Quantcast
Menu
Save, make, understand money

Household Bills

UK regulator highlights intergenerational unfairness

Cherry Reynard
Written By:
Cherry Reynard
Posted:
Updated:
02/05/2019

Younger generations really are worse off than previous generations, according to a new report on intergeneration unfairness from the FCA.

The report showed household finances have changed over the last decade. It compared the period 2006-2008 to 2014-2016 and found that people of working age were worse off than those of the same age 10 years earlier. This contrasted with individuals around retirement age who had significantly more wealth in real terms.

The report also showed that people are buying property later. Notably, Generation X – those born in the late 1960s and early 1970s are more financially stretched than before. Tom Selby, senior analyst at AJ Bell, said: “There is an argument to say those caught in the middle – so-called Generation X – face the biggest retirement savings challenge. Many will have just missed the boat on DB and will only benefit from auto-enrolment in their 40s, meaning they will face an uphill task in building a decent pension pot.”

He added: “Younger savers are being boosted by automatic enrolment, with matched contributions and value-for-money pensions now a legal right for most workers. Older workers, on the other hand, were entirely at the whim of their employer and many had no opportunity to build up private pension wealth at all.

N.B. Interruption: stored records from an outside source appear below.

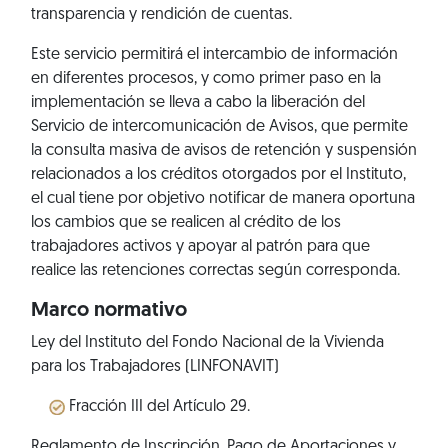
transparencia y rendición de cuentas.
Este servicio permitirá el intercambio de información
en diferentes procesos, y como primer paso en la
implementación se lleva a cabo la liberación del
Servicio de intercomunicación de Avisos, que permite
la consulta masiva de avisos de retención y suspensión
relacionados a los créditos otorgados por el Instituto,
el cual tiene por objetivo notificar de manera oportuna
los cambios que se realicen al crédito de los
trabajadores activos y apoyar al patrón para que
realice las retenciones correctas según corresponda.
Marco normativo
Ley del Instituto del Fondo Nacional de la Vivienda
para los Trabajadores (LINFONAVIT)
Fracción III del Artículo 29.
Reglamento de Inscripción, Pago de Aportaciones y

“Auto-enrolment only extends to those in employment, however, meaning the growing army of predominantly younger self-employed workers risk missing out. Without a Government-led solution for this section of society they risk facing serious hardship in their later years.

Changing financial needs

Steven Cameron, pensions director at Aegon added: “There is a growing awareness of the varying wealth profiles and financial challenges faced by different generations be they Baby Boomers, Generation X or Millennials. Both socio-economic and demographic trends have led to significant change over the last 10 or 20 years, meaning individuals across the age bands can have very different attitudes towards, and needs from, financial services.

“It’s essential that Government policies fully reflect these age differences and that all policy areas not only meet the needs of each generation but deliver intergenerational fairness. This is particularly important in areas such as pensions, social care and housing, where the financial services industry has a key role to play in supporting individuals with their financial planning. As our population ages, attitudes towards retirement are becoming more flexible, while the financial challenges of funding social care will continue to grow, making this a priority.”

Selby believes app-based technology has the potential to revolutionise savings in the UK, with investments available at the touch of a button: “Although the challenges that exist for these different cohorts of people are fairly clear, there are no easy solutions. The shift from paternalism to individualism has happened as a result of massive, unstoppable demographic trends – no single product or ‘innovation’ can change this fact.”